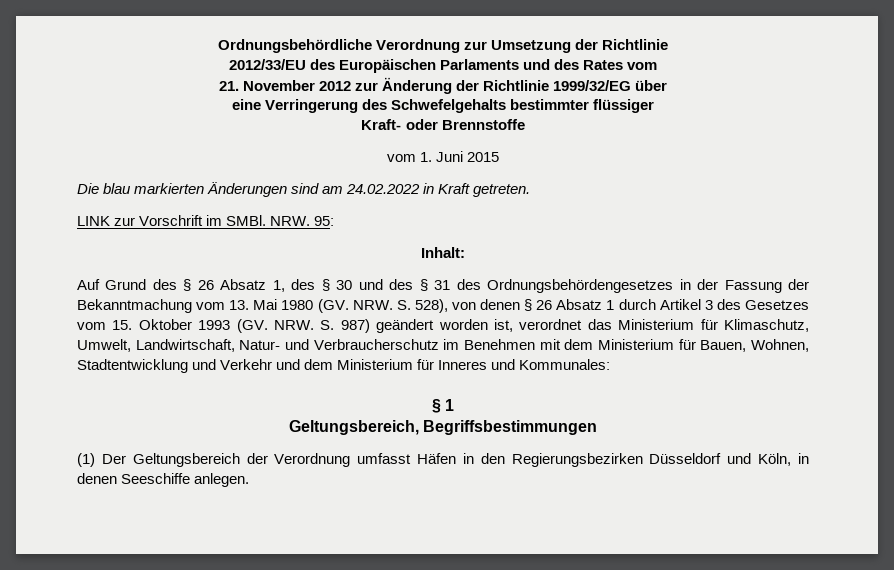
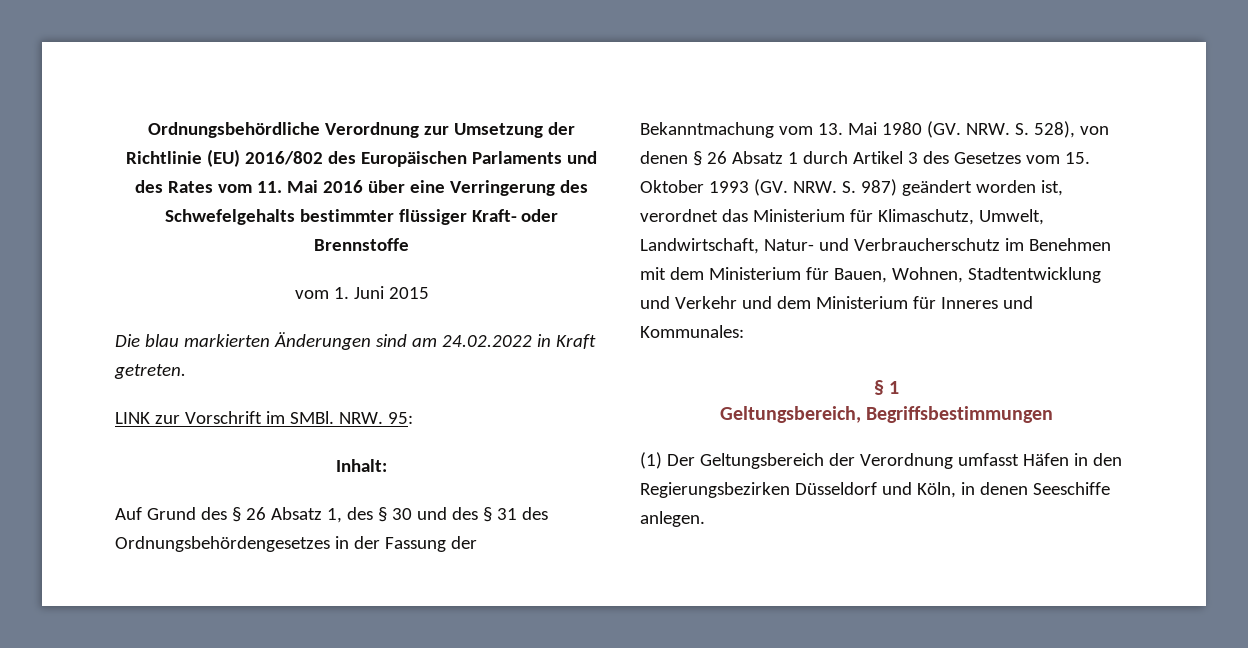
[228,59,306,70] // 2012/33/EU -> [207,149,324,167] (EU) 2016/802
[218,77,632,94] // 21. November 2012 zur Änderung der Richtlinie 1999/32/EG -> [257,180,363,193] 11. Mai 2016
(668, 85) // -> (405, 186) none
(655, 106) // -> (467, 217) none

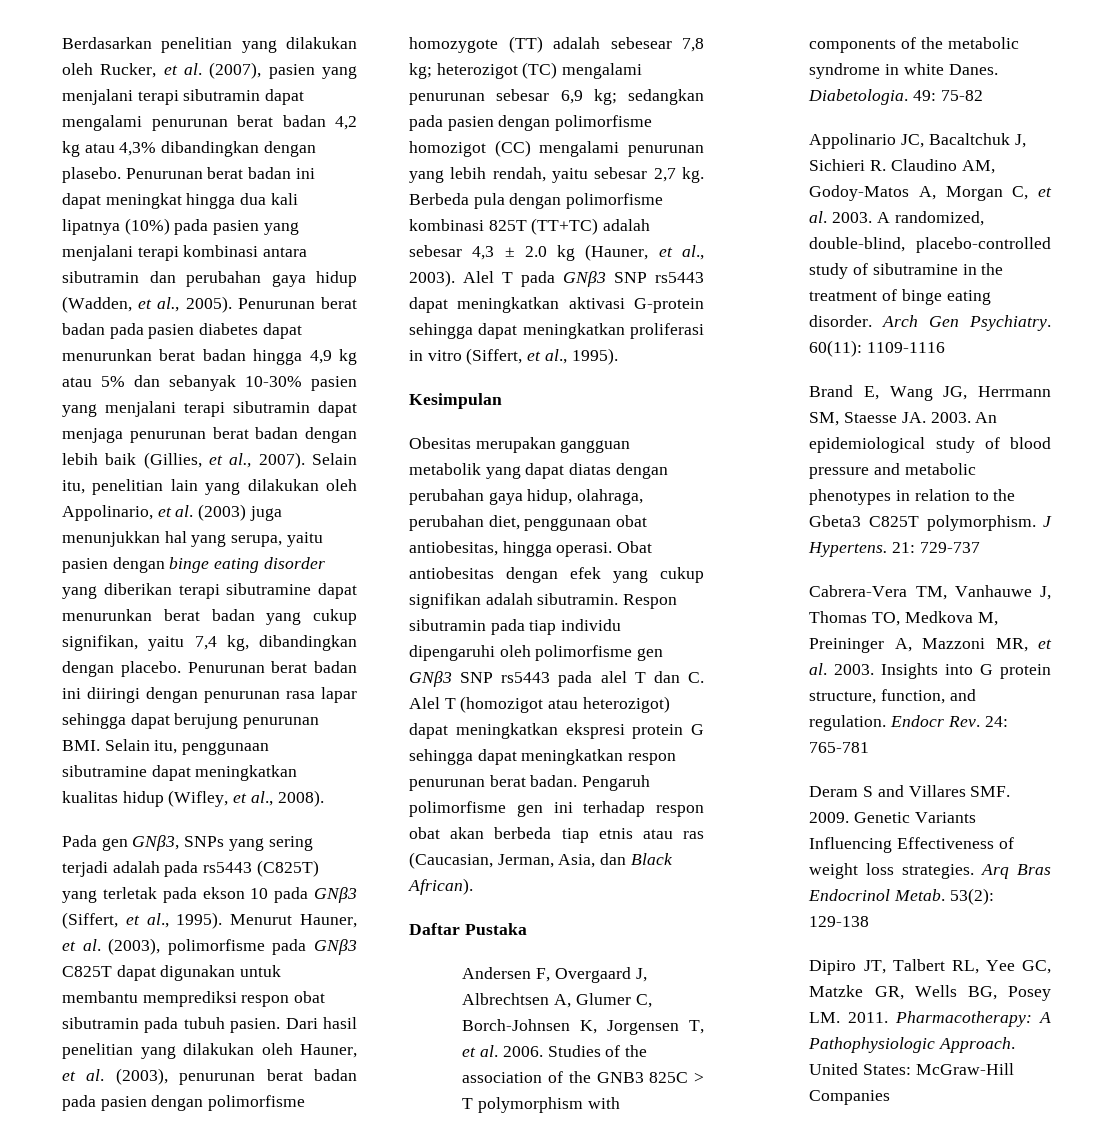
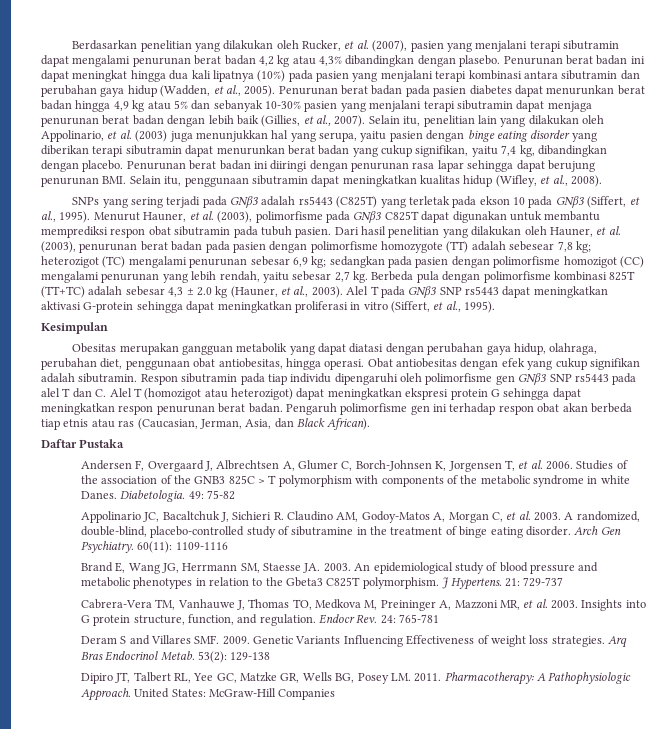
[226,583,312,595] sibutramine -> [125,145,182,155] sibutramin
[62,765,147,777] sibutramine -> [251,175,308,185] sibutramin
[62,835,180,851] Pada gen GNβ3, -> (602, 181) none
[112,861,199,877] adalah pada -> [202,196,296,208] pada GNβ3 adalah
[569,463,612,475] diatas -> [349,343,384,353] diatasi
====================
● **Your instructions**: All lines from the one with "[112,861,199,877] adalah pada" through the end of the data must be repeated exactly, and nothing else may be repeated.

● **Answer**:
[112,861,199,877] adalah pada -> [202,196,296,208] pada GNβ3 adalah
[569,463,612,475] diatas -> [349,343,384,353] diatasi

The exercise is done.